Barns and grain silos dot a few of the home lots where some of the residents have lived their whole lives. Tractors are parked in the front of homes and old, rusting plows are used as lawn art.
Vineyard, hidden just west of Orem, hardly seems the place for a major sports team to make its home. And yet, that's one idea currently on the table for Real Salt Lake, Utah's first major league soccer team.
The idea of a major athletic team building a stadium in their tiny town has set Vineyard abuzz. To be sure, some like it and some don't.
But opinions aren't in short supply about the offer by Anderson Geneva LLC, which owns the land, to give Real Salt Lake 30 acres for the stadium.
Norman Holdaway, a Vineyard town councilman and liaison between Vineyard's Planning Commission and the town council, said he is excited by the prospect.
"We know it will bring a lot more people to the area, which we've kind of avoided for a long time, but we know something's going to change," he said. "This would be an economic boom for the town. I've talked to the planning committee about it, and we're pretty well decided that we'd like to do anything we can to promote that kind of development."
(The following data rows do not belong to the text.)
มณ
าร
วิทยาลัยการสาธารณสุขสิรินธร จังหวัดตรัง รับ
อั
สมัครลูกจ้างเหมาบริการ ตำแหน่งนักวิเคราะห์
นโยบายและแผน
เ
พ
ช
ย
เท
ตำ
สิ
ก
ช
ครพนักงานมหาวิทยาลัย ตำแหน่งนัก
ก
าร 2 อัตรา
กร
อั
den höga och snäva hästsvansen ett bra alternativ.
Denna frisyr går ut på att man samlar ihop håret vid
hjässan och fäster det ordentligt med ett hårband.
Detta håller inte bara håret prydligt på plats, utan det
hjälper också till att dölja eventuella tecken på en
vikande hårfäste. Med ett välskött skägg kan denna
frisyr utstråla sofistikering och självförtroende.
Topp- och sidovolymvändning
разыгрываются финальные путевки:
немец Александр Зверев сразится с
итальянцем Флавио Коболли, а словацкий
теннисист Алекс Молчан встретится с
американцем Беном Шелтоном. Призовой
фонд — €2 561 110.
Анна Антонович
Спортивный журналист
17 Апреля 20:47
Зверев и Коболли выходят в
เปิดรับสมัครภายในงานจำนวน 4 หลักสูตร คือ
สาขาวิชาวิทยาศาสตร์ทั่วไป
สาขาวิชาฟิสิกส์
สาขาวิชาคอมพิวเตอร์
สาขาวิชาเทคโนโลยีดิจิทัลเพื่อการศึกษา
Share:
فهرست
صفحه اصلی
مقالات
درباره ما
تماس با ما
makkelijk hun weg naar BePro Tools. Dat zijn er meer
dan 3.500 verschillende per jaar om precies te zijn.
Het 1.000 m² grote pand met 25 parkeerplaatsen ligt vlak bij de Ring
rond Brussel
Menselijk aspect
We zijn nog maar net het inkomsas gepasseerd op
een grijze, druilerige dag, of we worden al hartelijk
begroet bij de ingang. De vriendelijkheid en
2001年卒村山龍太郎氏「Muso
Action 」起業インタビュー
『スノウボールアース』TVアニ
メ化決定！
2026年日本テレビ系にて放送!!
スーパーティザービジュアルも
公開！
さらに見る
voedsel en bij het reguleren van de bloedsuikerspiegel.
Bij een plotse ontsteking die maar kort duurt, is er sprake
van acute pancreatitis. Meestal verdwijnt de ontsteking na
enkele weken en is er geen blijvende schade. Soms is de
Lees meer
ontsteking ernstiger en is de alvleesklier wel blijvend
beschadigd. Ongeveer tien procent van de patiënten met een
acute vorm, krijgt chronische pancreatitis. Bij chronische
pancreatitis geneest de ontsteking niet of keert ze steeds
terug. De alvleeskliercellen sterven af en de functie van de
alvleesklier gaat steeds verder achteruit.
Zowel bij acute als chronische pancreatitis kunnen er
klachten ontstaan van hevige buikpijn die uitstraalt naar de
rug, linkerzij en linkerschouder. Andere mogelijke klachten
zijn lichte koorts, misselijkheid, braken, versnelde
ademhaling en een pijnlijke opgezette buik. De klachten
Vineyard town leaders have already met for preliminary, informal discussions with Anderson Geneva about the option.
Holdaway said the council would be cautious about the particular type of development but that overall he feels the stadium could end up being just what the town needs.
"We don't want it to be another downtown Salt Lake City," he said. "We'd plan it so it has the variety. This would be the kind of project where it would bring people in, but not to live. They'd come for an event, spend some money, and leave. That's the best way to look at it. I think it would be a very good thing for the town."
Count Patrice Dean among those who see things differently.
"I don't think a soccer stadium is a very good fit for Vineyard. It's an old dairy town," said Dean, a relative newcomer to the town.
Like many in the town, Dean, who has lived in Vineyard two years, can't decide if a soccer stadium is an economic godsend or slightly sad and mildly laughable.
"It'll be hard for the town not to change, but change is not always bad," she said.
On the one hand, a soccer stadium would bring with it other businesses, like restaurants and souvenir shops, which would bring in the kind of money never before seen in the town.
On the other, the small-town feel is what many Vineyarders love best, and an economic boom could chip away at their quiet way of life.